С учетом изложенного выше я бы решился утверждать, что эту тонкую, уязвимую «исключительность», подчеркнутую образным употреблением французского слова (словно бы это пушок на персике — фрукте, который в смежной главе съедает без спросу ее сын Сережа[404]
), надо понимать вполне определенно — как принадлежность к «интимному кружку» императрицы, где культивировался рафинированный, ригористический тон. В ОТ, в согласии с толстовской техникой приглушения и драпировки слишком прямо выраженного в ранних редакциях, тем же смыслом отмечено не столь самоочевидно рискованное, но все-таки дающее в конечном счете негативный эффект сближение Анны с Бетси.Разумеется, Толстой не задавался целью реконструировать в своем романе механику придворно-династической политики.
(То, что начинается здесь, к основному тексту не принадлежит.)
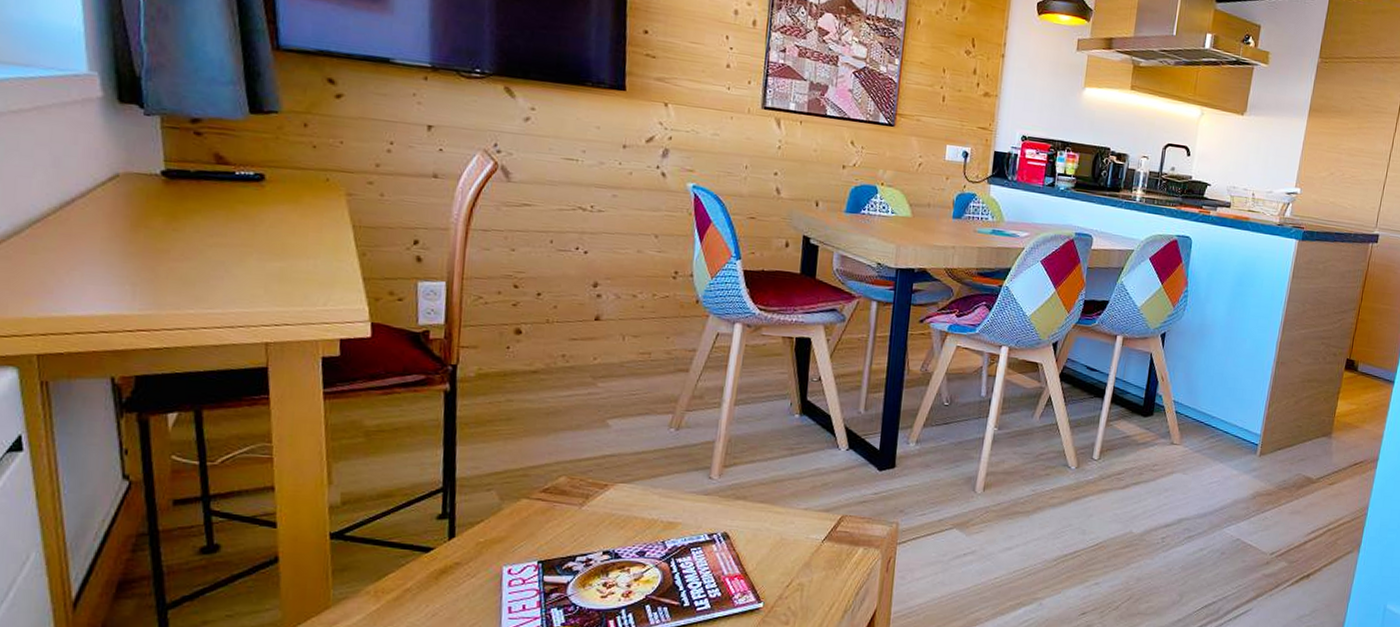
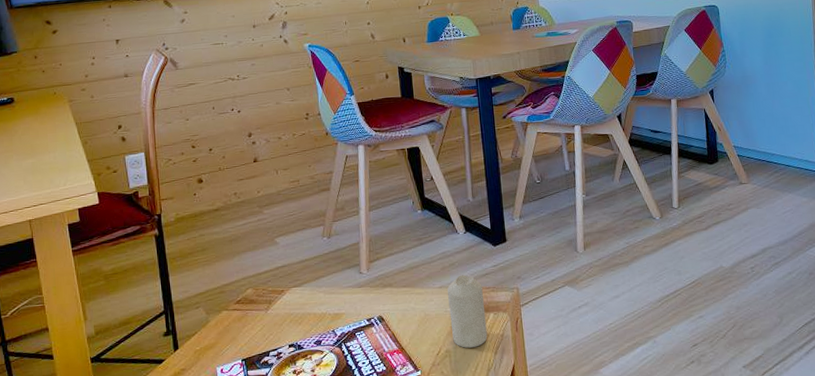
candle: none [809,498,856,584] -> present [447,275,488,348]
Проанализированные выше, а также смежные с ними эпизоды и реминисценции должны были работать как прерывистые серии сигналов, как дуновения дразнящей атмосферы, различимые для осведомленных, обостряющие восприятие любовных и экзистенциальных драм романа. В ОТ
Анна и Вронский скандализируют высшее общество не только тем, что любят друг друга «открыто» (рядом с ними есть более открытые супружеские измены), или тем, что соединяются до получения Анной развода и при малых шансах его добиться, но и нарушением своеобычных неписаных запретов. Одна из самых непростительных, по тогдашним меркам, трансгрессий, совершаемых ими, относится к четко опознаваемой, весьма замкнутой среде, взятой в определенное историческое время. Флигель-адъютант императора, молодой аристократ из высшей гвардейско-великокняжеской касты, где процветала маскулинная либертинская субкультура, «похищает» молодую замужнюю даму, близкую по карьерным связям мужа и личным знакомствам к избранному кружку императрицы Марии Александровны. Это случается именно тогда, когда адюльтер и вторая семья самого императора не просто становятся притчей во языцех, но и непреднамеренно способствуют формированию виктимизированного образа императрицы среди ее ближайшего окружения. Под таким углом зрения эскапада Анны и Вронского оказывается вопиющей бестактностью: представляя себе реальность АК за рамками повествования, «за кадром» — или ее проекцию на реальность фактуальную, — мы можем догадываться, что происшедшее оскорбляет императрицу и растравляет чувство вины императора. Все это, как мы еще увидим ниже, усугубляется одновременностью вызывающего двойного отказа: Вронского — от важного назначения и дальнейшей блестящей карьеры, а Анны — от положения в свете вообще и в своей обособленной высшей «секции» (толстовское слово) в частности.Этот исторический контекст сказался на соотношении между динамикой создания романа и внутренней архитектоникой окончательного текста, чему и посвящены две следующие главы.
Глава 2
СТАТЬ ЛИ АННЕ ЗАКОННОЙ ЖЕНОЙ ЛЮБОВНИКА?
ИСТОРИЧЕСКАЯ ДОСТОВЕРНОСТЬ, ТЕЛЕОЛОГИЯ ЗАМЫСЛА И ИЗМЕНЯЕМОСТЬ СЮЖЕТА В ТВОРИМОМ РОМАНЕ
Процесс создания АК
не оставлял главной героине шансов избежать самоубийства в финале романа ни в одной из его черновых редакций. Уже в самом раннем конспективном наброске ключевых глав, относящемся к весне 1873 года, о котором автор, еще блаженно не предвидя предстоящих четырех лет трудов, писал Н. Н. Страхову: «[З]авязалось так красиво и круто, что вышел роман <…> очень живой, горячий и законченный <…>»[405] — уже на этой стадии зачина гибель Татьяны Ставрович, вскоре переименованной в Анну Каренину, выглядит предрешенной волею Толстого[406]. Позднее среди взыскательной публики нашлась и такая читательница, которая пыталась предостеречь автора от чересчур тривиальной, по ее мнению, развязки. «[У]моляю вас, дайте нам поскорее продолжение и конец. Вы не можете представить, как все заинтересованы этим романом. <…> Здесь прошел слух, что Анна убьется на рельсах железной дороги. Этому я не хочу верить. C’est un pur commérage [Это чистой воды сплетня. — фр.]. Вы не способны на такую пошлость», — писала Толстому в марте 1876 года графиня А. А. Толстая, вместе с другими приближенными императрицы и с нею самой, а может быть и императором ожидавшая новых номеров «Русского вестника» с очередными выпусками романа[407]. На тот момент, однако, этому замыслу было уже не менее трех лет; в авантексте романа героиня погибла давно, и даже — учитывая редакции, о которых речь пойдет далее, — не один раз.